Arbeitsweisen und Forschungsmethoden

Um diese Themenfelder bearbeiten zu können, ist das Team des Forschungsschwerpunkts Raumkapital interdisziplinär und gleichzeitig spezifisch zusammengesetzt: Kompetenzen aus Raumplanung, Wirtschaftsgeographie, Volkswirtschaft, Soziologie, Politikwissenschaft, Informatik und Informationswissenschaft wirken zusammen.

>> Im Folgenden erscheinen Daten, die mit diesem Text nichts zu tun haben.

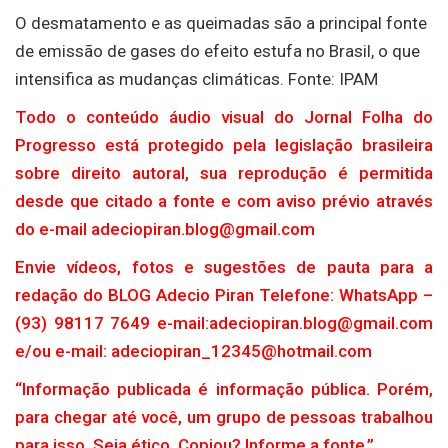
O desmatamento e as queimadas são a principal fonte
de emissão de gases do efeito estufa no Brasil, o que
intensifica as mudanças climáticas. Fonte: IPAM
Todo o conteúdo áudio visual do Jornal Folha do
Progresso está protegido pela legislação brasileira
sobre direito autoral, sua reprodução é permitida
desde que citado a fonte e com aviso prévio através
do e-mail adeciopiran.blog@gmail.com
Envie vídeos, fotos e sugestões de pauta para a
redação do BLOG Adecio Piran Telefone: WhatsApp –
(93) 98117 7649 e-mail:adeciopiran.blog@gmail.com
e/ou e-mail: adeciopiran_12345@hotmail.com
“Informação publicada é informação pública. Porém,
para chegar até você, um grupo de pessoas trabalhou
para isso. Seja ético. Copiou? Informe a fonte.”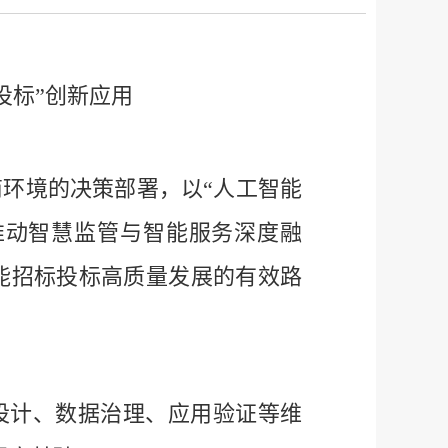
投标”创新应用
商环境的决策部署，以
“人工智能
推动智慧监管与智能服务深度融
能招标投标高质量发展的有效路
设计、数据治理、应用验证等维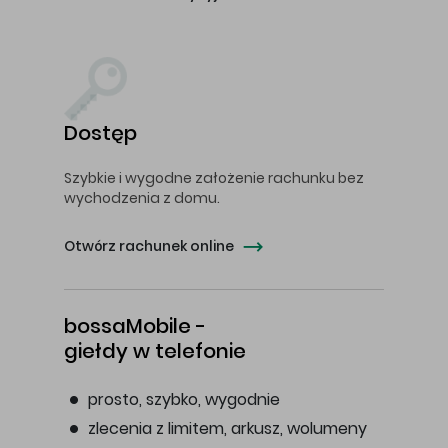
Dostęp
Szybkie i wygodne założenie rachunku bez
wychodzenia z domu.
Otwórz rachunek online
bossaMobile -
giełdy w telefonie
prosto, szybko, wygodnie
zlecenia z limitem, arkusz, wolumeny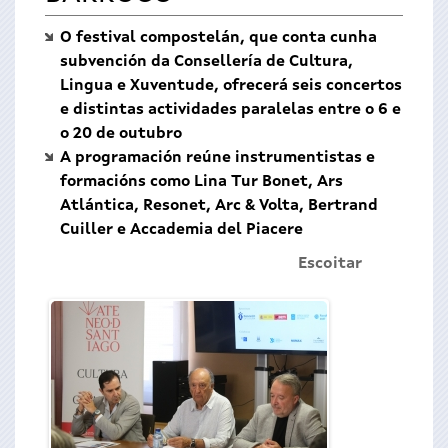
O festival compostelán, que conta cunha
subvención da Consellería de Cultura,
Lingua e Xuventude, ofrecerá seis concertos
e distintas actividades paralelas entre o 6 e
o 20 de outubro
A programación reúne instrumentistas e
formacións como Lina Tur Bonet, Ars
Atlántica, Resonet, Arc & Volta, Bertrand
Cuiller e Accademia del Piacere
Escoitar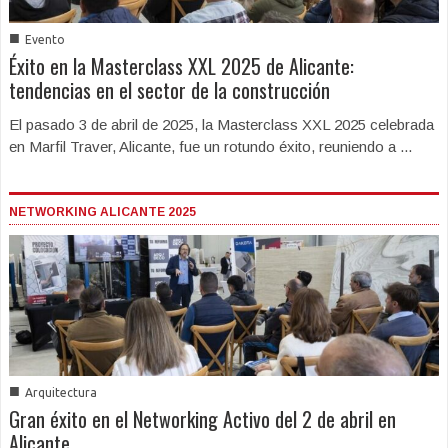
■
Evento
Éxito en la Masterclass XXL 2025 de Alicante:
tendencias en el sector de la construcción
El pasado 3 de abril de 2025, la Masterclass XXL 2025 celebrada
en Marfil Traver, Alicante, fue un rotundo éxito, reuniendo a ...
NETWORKING ALICANTE 2025
■
Arquitectura
Gran éxito en el Networking Activo del 2 de abril en
Alicante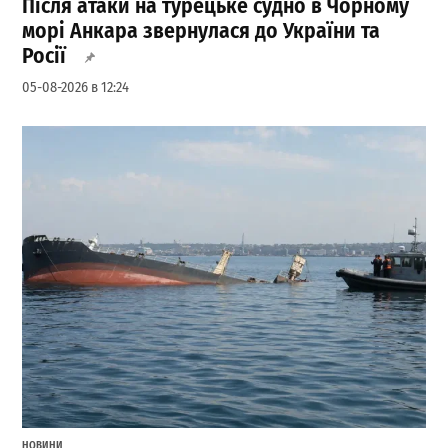
Після атаки на турецьке судно в Чорному
морі Анкара звернулася до України та
Росії
05-08-2026 в 12:24
НОВИНИ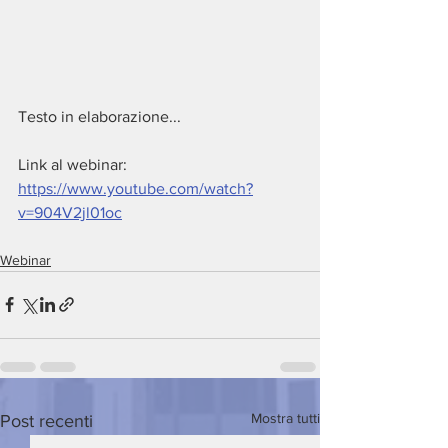
Testo in elaborazione...
Link al webinar: 
https://www.youtube.com/watch?
v=904V2jl01oc
Webinar
Mostra tutti
Post recenti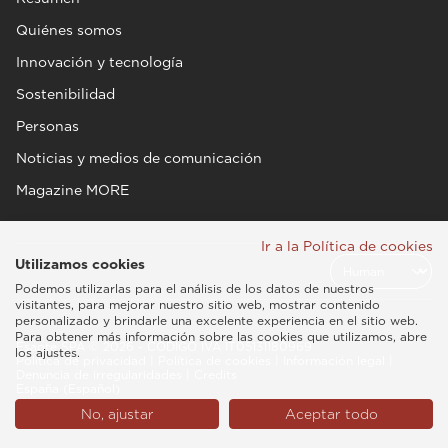
Quiénes somos
Innovación y tecnología
Sostenibilidad
Personas
Noticias y medios de comunicación
Magazine MORE
Ir a la Política de cookies
Utilizamos cookies
Podemos utilizarlas para el análisis de los datos de nuestros
visitantes, para mejorar nuestro sitio web, mostrar contenido
personalizado y brindarle una excelente experiencia en el sitio web.
Para obtener más información sobre las cookies que utilizamos, abre
Esaote SPA © 2026 - CÓDIGO IVA IT05131180969
los ajustes.
Política de privacidad
|
Política de cookies
|
Información legal
|
Denuncia de irregularidades
|
Credits
España (Español)
No, ajustar
Aceptar todo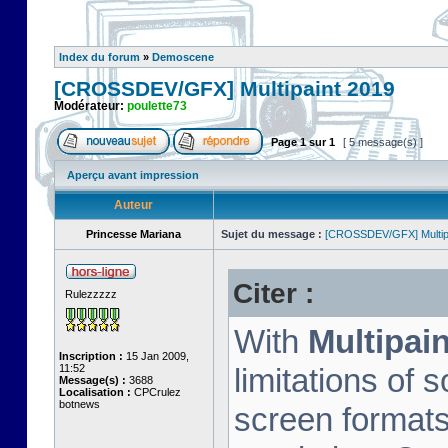
Index du forum
»
Demoscene
[CROSSDEV/GFX] Multipaint 2019
Modérateur:
poulette73
Page
1
sur
1
[ 5 message(s) ]
Aperçu avant impression
Auteur
Princesse Mariana
Sujet du message :
[CROSSDEV/GFX] Multip
Citer :
Rulezzzzz
With
Multipain
Inscription :
15 Jan 2009,
11:52
limitations of 
Message(s) :
3688
Localisation :
CPCrulez
botnews
screen format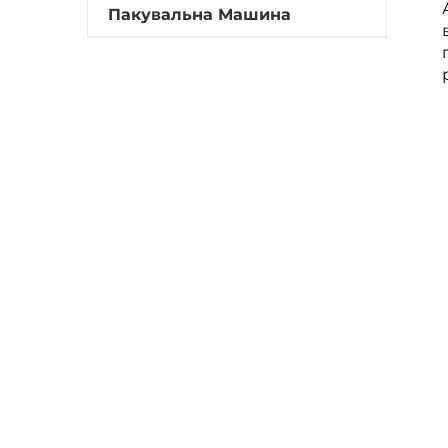
Пакувальна Машина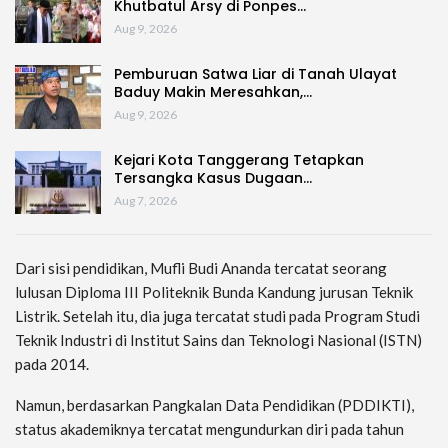
Khutbatul Arsy di Ponpes…
Aug 9, 2026
Pemburuan Satwa Liar di Tanah Ulayat
Baduy Makin Meresahkan,…
Aug 9, 2026
Kejari Kota Tanggerang Tetapkan
Tersangka Kasus Dugaan…
Aug 7, 2026
Dari sisi pendidikan, Mufli Budi Ananda tercatat seorang
lulusan Diploma III Politeknik Bunda Kandung jurusan Teknik
Listrik. Setelah itu, dia juga tercatat studi pada Program Studi
Teknik Industri di Institut Sains dan Teknologi Nasional (ISTN)
pada 2014.
Namun, berdasarkan Pangkalan Data Pendidikan (PDDIKTI),
status akademiknya tercatat mengundurkan diri pada tahun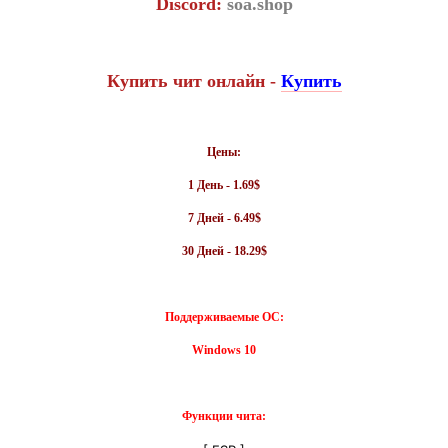
Discord:
soa.shop
Купить чит онлайн -
Купить
Цены:
1 День - 1.69$
7 Дней - 6.49$
30 Дней - 18.29$
Поддерживаемые ОС:
Windows 10
Функции чита: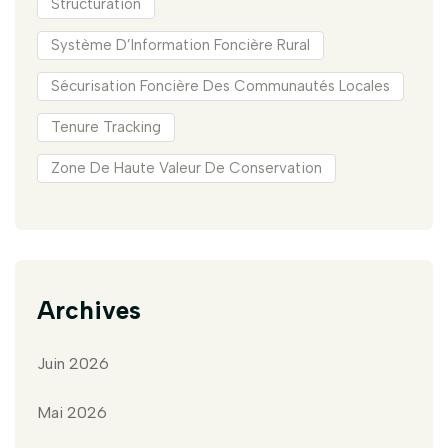
Structuration
Système D’Information Foncière Rural
Sécurisation Foncière Des Communautés Locales
Tenure Tracking
Zone De Haute Valeur De Conservation
Archives
Juin 2026
Mai 2026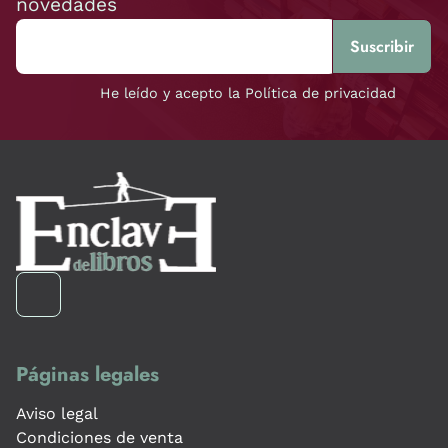
novedades
He leído y acepto la Política de privacidad
Páginas legales
Aviso legal
Condiciones de venta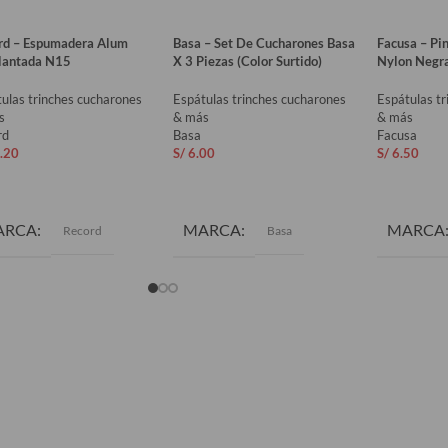
rd – Espumadera Alum
Basa – Set De Cucharones Basa
Facusa – Pi
llantada N15
X 3 Piezas (Color Surtido)
Nylon Negr
ulas trinches cucharones
Espátulas trinches cucharones
Espátulas t
s
& más
& más
rd
Basa
Facusa
.20
S/
6.00
S/
6.50
ADIR AL CARRITO
AÑADIR AL CARRITO
AÑADIR 
ARCA
MARCA
MARCA
Record
Basa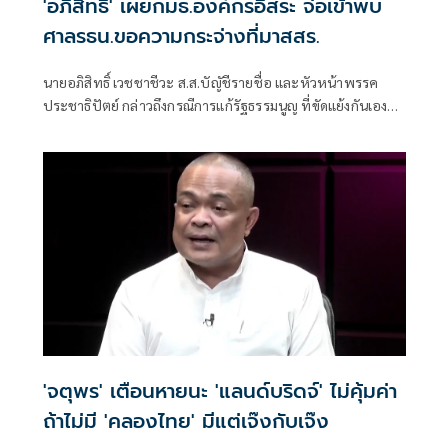
'อภิสิทธิ์' เผยกมธ.องค์กรอิสระ จ่อเข้าพบ
ศาลรธน.ขอความกระจ่างที่มาสสร.
นายอภิสิทธิ์ เวชชาชีวะ ส.ส.บัญัชีรายชื่อ และหัวหน้าพรรค
ประชาธิปัตย์ กล่าวถึงกรณีการแก้รัฐธรรมนูญ ที่ขัดแย้งกันเอง
ของพรรคร่วมรัฐบาลว่า ร่างแก้ไขของพรรคเพื่อไทยเท่าที่ตน
เห็น ก็เป็นร่างที่คล้ายคลึงกับที่เคยเสนอมาก่อนหน้านี้
'จตุพร' เตือนหายนะ 'แลนด์บริดจ์' ไม่คุ้มค่า
ถ้าไม่มี 'คลองไทย' มีแต่เจ๊งกับเจ๊ง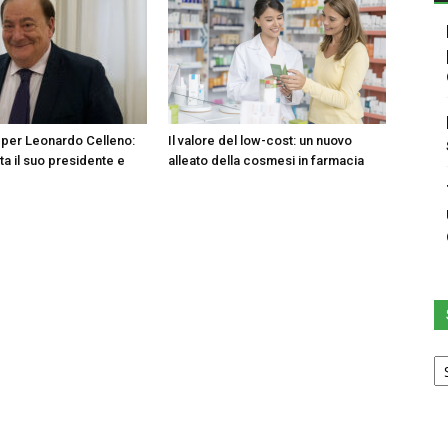
o per Leonardo Celleno:
Il valore del low-cost: un nuovo
ta il suo presidente e
alleato della cosmesi in farmacia
Sc
u
ca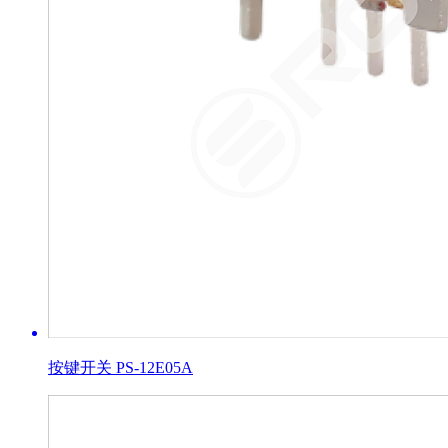
按键开关 PS-12E05A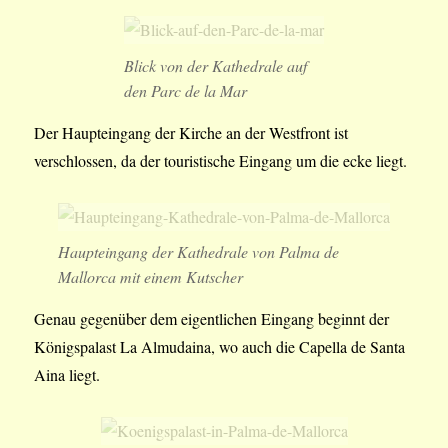
Blick von der Kathedrale auf
den Parc de la Mar
Der Haupteingang der Kirche an der Westfront ist
verschlossen, da der touristische Eingang um die ecke liegt.
Haupteingang der Kathedrale von Palma de
Mallorca mit einem Kutscher
Genau gegenüber dem eigentlichen Eingang beginnt der
Königspalast La Almudaina, wo auch die Capella de Santa
Aina liegt.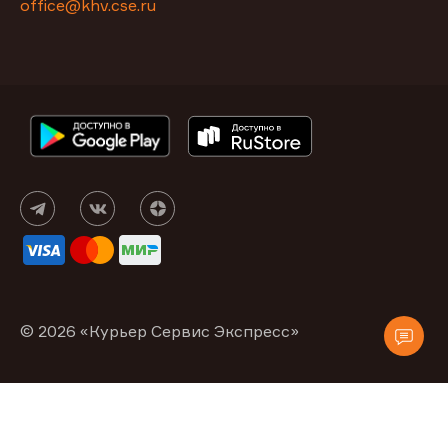
office@khv.cse.ru
© 2026 «Курьер Сервис Экспресс»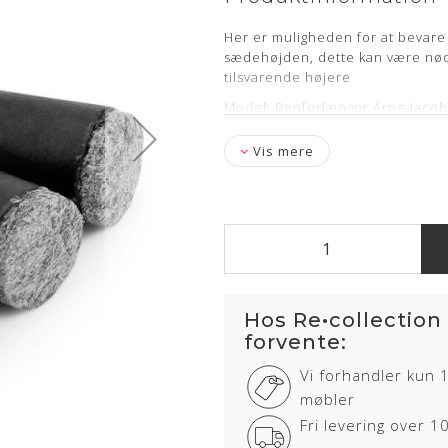
Her er muligheden for at bevare
sædehøjden, dette kan være nød
tilsvarende højere
Model: Benforlænger Arne Jacob
Filt: Original filt, som er påsvjes
Vis mere
Mål: Øger Siddehøjden med 2,5
Antal:
Der skal bruges 4 stk. pr
Levering: ca. 1-3 hverdage
Monteringsvejledning medfølger
Hos Re•collection
forvente:
Vi forhandler kun 
møbler
Fri levering over 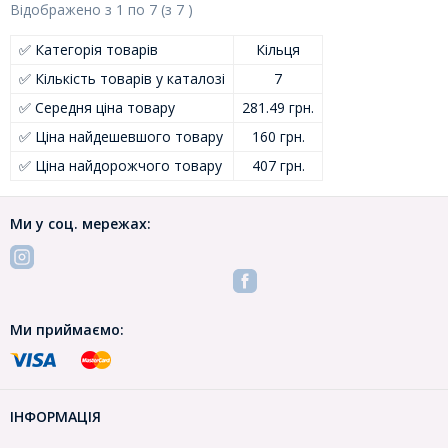
Відображено з
1
по
7
(з
7
)
✅ Категорія товарів
Кільця
✅ Кількість товарів у каталозі
7
✅ Середня ціна товару
281.49 грн.
✅ Ціна найдешевшого товару
160 грн.
✅ Ціна найдорожчого товару
407 грн.
Ми у соц. мережах:
Ми приймаємо:
ІНФОРМАЦІЯ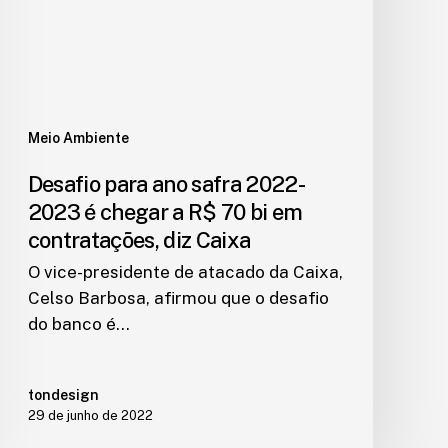
Meio Ambiente
Desafio para ano safra 2022-
2023 é chegar a R$ 70 bi em
contratações, diz Caixa
O vice-presidente de atacado da Caixa,
Celso Barbosa, afirmou que o desafio
do banco é…
tondesign
29 de junho de 2022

Die Forschungspraxis des Schwerpunktes basiert auf der Überzeugung, dass die anzuwendende Methodik allein der Forschungsfrage Rechnung tragen darf. Dafür kann der Schwerpunkt auf verschiedenste Methodenkompetenzen zurückgreifen. Qualitative Methoden wie fokussierte Gruppengespräche oder narrative Interviews und quantitative Methoden wie multivariate Statistik, multiple Regressionsmodelle oder Survival-Time-Analyse werden bei Bedarf kombiniert und durch neue, partizipative oder experimentelle Methoden, z.B. Citizen-science, Mental Maps, ergänzt. Die Methodentriangulation kommt sowohl zur Validierung von Ergebnissen als auch zur Vorbereitung von jeweils mit anderer Methodologie durchgeführten Beobachtungen zum Einsatz.

Wir führen lokale Analysen durch, erstellen Gutachten und Entwicklungskonzepte, betreiben Grundlagenforschung und begleiten Akteure in der Umsetzung und Evaluierung. Im Sinne eines transdisziplinären Forschungsleitbildes wollen wir Prozesse und Strukturen nicht nur verstehen und beschreiben, sondern ebenso zu deren Verbesserung beitragen. Dies erfolgt in Umsetzungs- und Begleitprojekten, in denen wir die Akteure unterstützen und Prozesse mitgestalten. Diese Projekte   bieten die Möglichkeit, von und mit den Praxisakteuren zu lernen und das gewonnene Wissen strukturiert aufzuarbeiten.